## Instruction
Everything in the entries except the pictures must be repeated exactly.

Segment Start: Extracted records

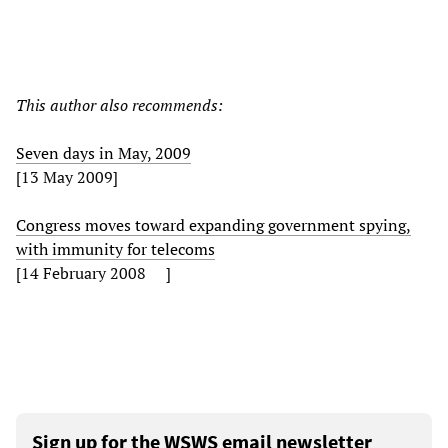
This author also recommends:
Seven days in May, 2009
[13 May 2009]
Congress moves toward expanding government spying,
with immunity for telecoms
[14 February 2008 ]
Sign up for the WSWS email newsletter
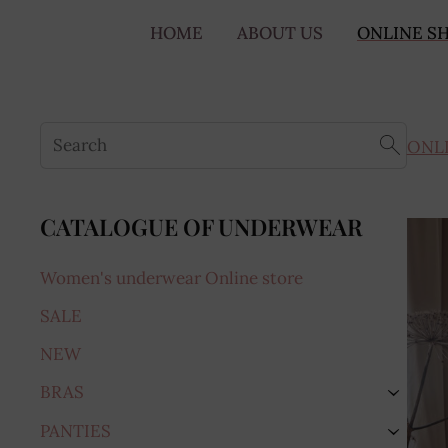
HOME
ABOUT US
ONLINE S
ONL
CATALOGUE OF UNDERWEAR
Women's underwear Online store
SALE
NEW
BRAS
›
PANTIES
›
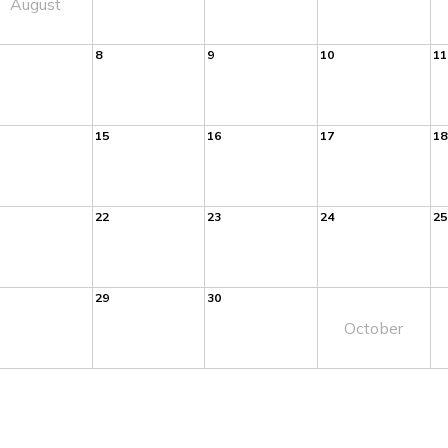
August
8
9
10
11
15
16
17
18
22
23
24
25
29
30
October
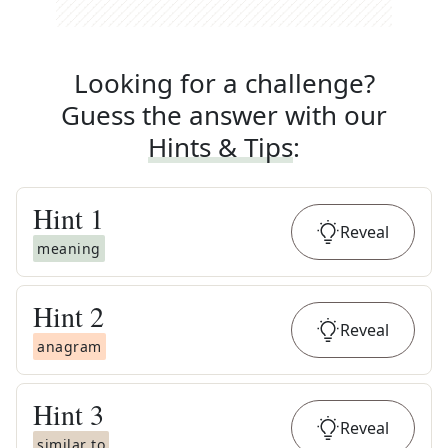
Looking for a challenge?
Guess the answer with our
Hints & Tips
:
Hint
1
Reveal
meaning
Hint
2
Reveal
anagram
Hint
3
Reveal
similar to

Segment End: Extracted records

## Output below
This author also recommends:
Seven days in May, 2009
[13 May 2009]
Congress moves toward expanding government spying,
with immunity for telecoms
[14 February 2008 ]
Sign up for the WSWS email newsletter
HOME
ABOUT US
ONLINE S
ONL
CATALOGUE OF UNDERWEAR
Women's underwear Online store
SALE
NEW
BRAS
›
PANTIES
›
August
8
9
10
11
15
16
17
18
22
23
24
25
29
30
October
Looking for a challenge?
Guess the answer with our
Hints & Tips
:
Hint
1
Reveal
meaning
Hint
2
Reveal
anagram
Hint
3
Reveal
similar to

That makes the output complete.